A new study shows an estimated 98,415 children were treated in hospital emergency rooms from 1990 to 2008 for injuries caused by falls from windows. Injuries ranged from cuts and bruises to fatal head injuries, and young children were most at risk for serious injuries.
Researchers say it’s the first study to look at the risk factors and injuries associated with children’s falls from windows. The results suggest that many of these injuries could be prevented with simple steps, such as moving furniture away from windows, installing locks, and placing plant beds or bushes under windows.
Window Fall Risks
In the study, researchers analyzed information from a nationwide database of children treated in hospital emergency rooms over a 19-year period from 1990 to 2008.
The results showed that an estimated 98,415 children were treated for injuries caused by a fall from a window during this period, an average of 5,180 per year.
Researchers found the following factors were associated with window falls:
- Boys were more likely than girls to fall out of windows and accounted for 58% of window fall injuries.
- Falls from windows were more common in spring and summer months.
- One-fourth of the window fall-related injuries required hospitalization.
- Children under 5 years were more likely to suffer serious injuries from a window fall and three times more likely to suffer a head injury.
The study also showed that the type of landing surface plays a major role in the severity of head injuries caused by window falls.
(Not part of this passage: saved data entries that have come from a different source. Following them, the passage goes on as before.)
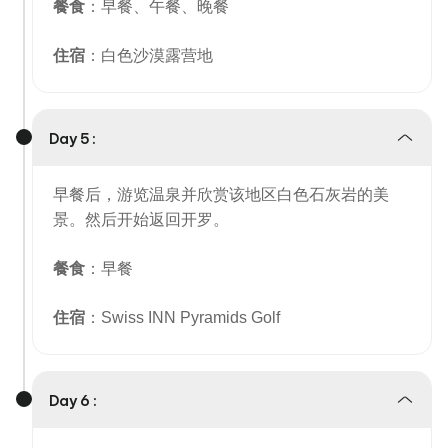
餐食
：早餐、午餐、晚餐
住宿
：白色沙漠露营地
Day 5 :
早餐后，游览温泉并欣赏该地区白色石灰岩的美
景。然后开始返回开罗。
餐食
：早餐
住宿
：Swiss INN Pyramids Golf
Day 6 :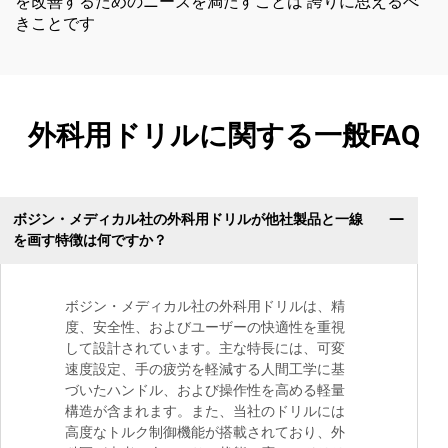
を改善するためのニーズを満たすことは 誇りに思えるべ
きことです
外科用ドリルに関する一般FAQ
ボジン・メディカル社の外科用ドリルが他社製品と一線
を画す特徴は何ですか？
ボジン・メディカル社の外科用ドリルは、精
度、安全性、およびユーザーの快適性を重視
して設計されています。主な特長には、可変
速度設定、手の疲労を軽減する人間工学に基
づいたハンドル、および操作性を高める軽量
構造が含まれます。また、当社のドリルには
高度なトルク制御機能が搭載されており、外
Children who landed on a hard surface, such as concrete, were twice as likely to suffer head injuries, be hospitalized, or die from their injuries compared with those who landed on cushioned surfaces.
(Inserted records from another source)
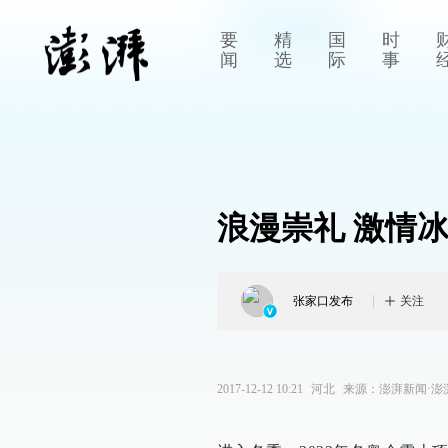
要
精
国
时
闻
选
际
事
浪漫崇礼 激情
张家口发布
关注
2017-12-12 10:21
河北
来源：
澎湃新闻·澎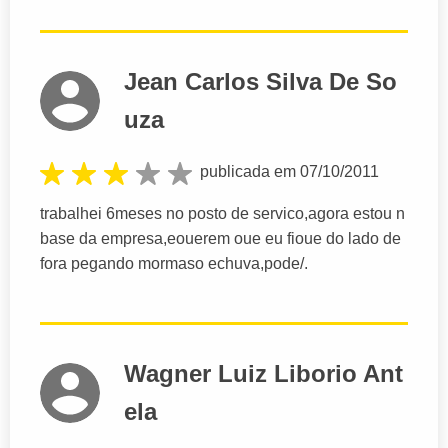
Jean Carlos Silva De So
uza
publicada em 07/10/2011
trabalhei 6meses no posto de servico,agora estou n
base da empresa,eouerem oue eu fioue do lado de
fora pegando mormaso echuva,pode/.
Wagner Luiz Liborio Ant
ela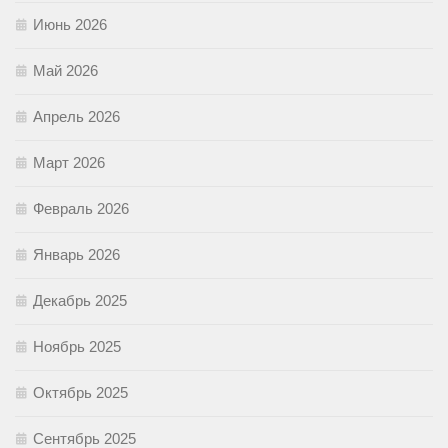
Июнь 2026
Май 2026
Апрель 2026
Март 2026
Февраль 2026
Январь 2026
Декабрь 2025
Ноябрь 2025
Октябрь 2025
Сентябрь 2025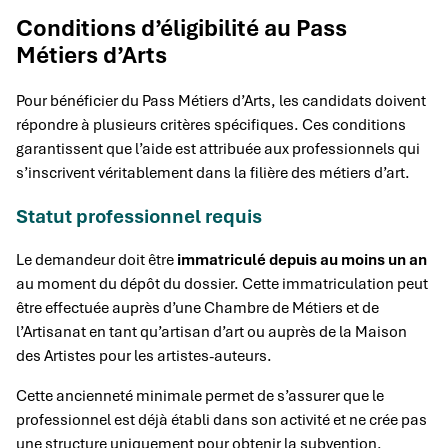
Conditions d’éligibilité au Pass
Métiers d’Arts
Pour bénéficier du Pass Métiers d’Arts, les candidats doivent
répondre à plusieurs critères spécifiques. Ces conditions
garantissent que l’aide est attribuée aux professionnels qui
s’inscrivent véritablement dans la filière des métiers d’art.
Statut professionnel requis
Le demandeur doit être
immatriculé depuis au moins un an
au moment du dépôt du dossier. Cette immatriculation peut
être effectuée auprès d’une Chambre de Métiers et de
l’Artisanat en tant qu’artisan d’art ou auprès de la Maison
des Artistes pour les artistes-auteurs.
Cette ancienneté minimale permet de s’assurer que le
professionnel est déjà établi dans son activité et ne crée pas
une structure uniquement pour obtenir la subvention.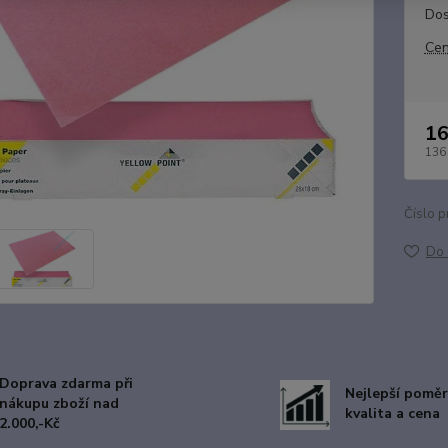
Dos
Cen
16
136
Číslo p
Do 
Doprava zdarma při
Nejlepší poměr
nákupu zboží nad
kvalita a cena
2.000,-Kč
How to Improve Window Safety
Researchers say placing bushes or plant beds underneath windows can create a cushioned landing surface and reduce the impact of falls from windows for children of all ages.
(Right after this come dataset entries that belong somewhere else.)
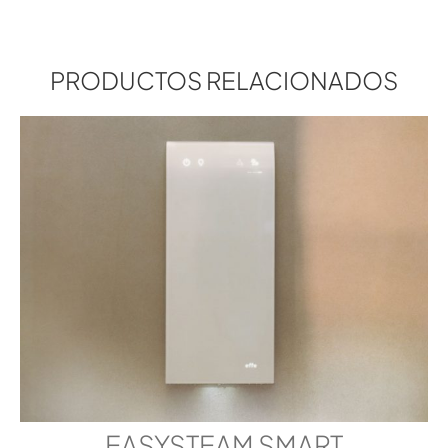
MANUAL MENÚ TÉCNICO
PRODUCTOS RELACIONADOS
CONFIGURACIONES DE ARCHIVO 3D:
NUVOLA SMART 30
2D
NUVOLA SMART 140
2D
EASYSTEAM SMART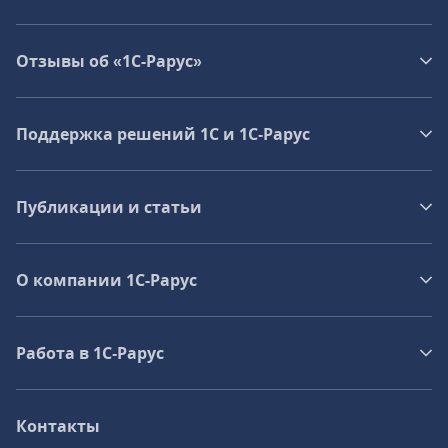
Отзывы об «1С-Рарус»
Поддержка решений 1С и 1С‑Рарус
Публикации и статьи
О компании 1C-Рарус
Работа в 1С‑Рарус
Контакты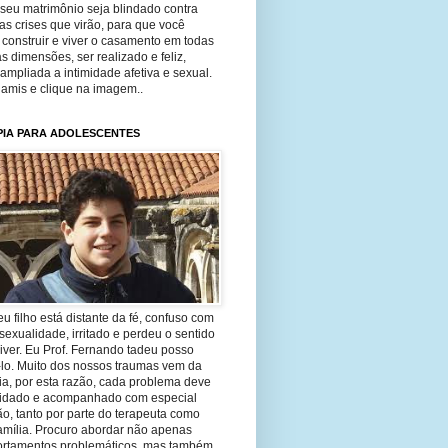
seu matrimônio seja blindado contra
as crises que virão, para que você
construir e viver o casamento em todas
s dimensões, ser realizado e feliz,
ampliada a intimidade afetiva e sexual.
 amis e clique na imagem..
PIA PARA ADOLESCENTES
eu filho está distante da fé, confuso com
sexualidade, irritado e perdeu o sentido
iver. Eu Prof. Fernando tadeu posso
-lo. Muito dos nossos traumas vem da
ia, por esta razão, cada problema deve
uidado e acompanhado com especial
o, tanto por parte do terapeuta como
amília. Procuro abordar não apenas
rtamentos problemáticos, mas também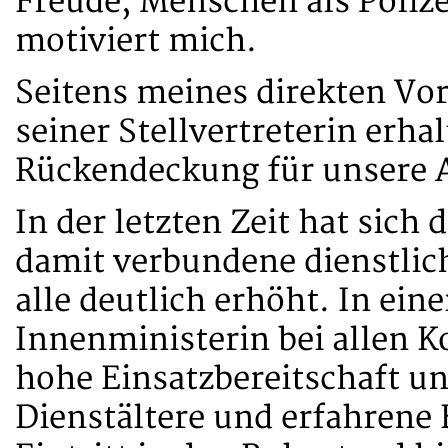
Freude, Menschen als Poliz
motiviert mich.
Seitens meines direkten Vo
seiner Stellvertreterin erhal
Rückendeckung für unsere A
In der letzten Zeit hat sic
damit verbundene dienstlich
alle deutlich erhöht. In eine
Innenministerin bei allen K
hohe Einsatzbereitschaft un
Dienstältere und erfahrene 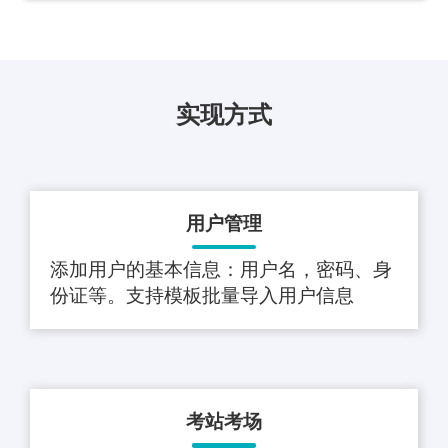
实现方式
用户管理
添加用户的基本信息：用户名，密码、身
份证等。支持模板批量导入用户信息
考站考场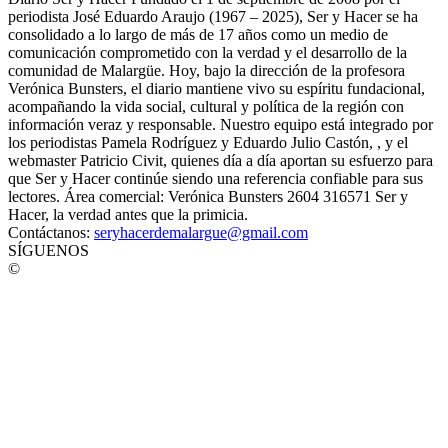
periodista José Eduardo Araujo (1967 – 2025), Ser y Hacer se ha
consolidado a lo largo de más de 17 años como un medio de
comunicación comprometido con la verdad y el desarrollo de la
comunidad de Malargüe. Hoy, bajo la dirección de la profesora
Verónica Bunsters, el diario mantiene vivo su espíritu fundacional,
acompañando la vida social, cultural y política de la región con
información veraz y responsable. Nuestro equipo está integrado por
los periodistas Pamela Rodríguez y Eduardo Julio Castón, , y el
webmaster Patricio Civit, quienes día a día aportan su esfuerzo para
que Ser y Hacer continúe siendo una referencia confiable para sus
lectores. Área comercial: Verónica Bunsters 2604 316571 Ser y
Hacer, la verdad antes que la primicia.
Contáctanos:
seryhacerdemalargue@gmail.com
SÍGUENOS
©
Other steps to increase window safety include reducing access to windows by moving furniture away from windows and installing window guards or locks that prevent the window from opening more than 4 inches.
Although information about whether furniture was placed near the window was not available for 95% of the falls, researchers found 4% of window falls involved children rolling off beds or climbing on furniture before falling out a window.
Similarly, there was little information about whether a screen was in place at the time of the fall. But when this information was available, 83% reported that a screen was in place.
“Findings from other studies demonstrate that screens often are in place (up to 76% of the time) but do not provide adequate protection against window falls involving children,” researcher Vaughn A. Harris, of the Center For Injury Research and Policy, The Research Institute at Nationwide Children’s Hospital, in Columbus, Ohio, and colleagues write in Pediatrics. “Parents and other child caregivers should be counseled not to depend on screens to prevent children from falling out windows.”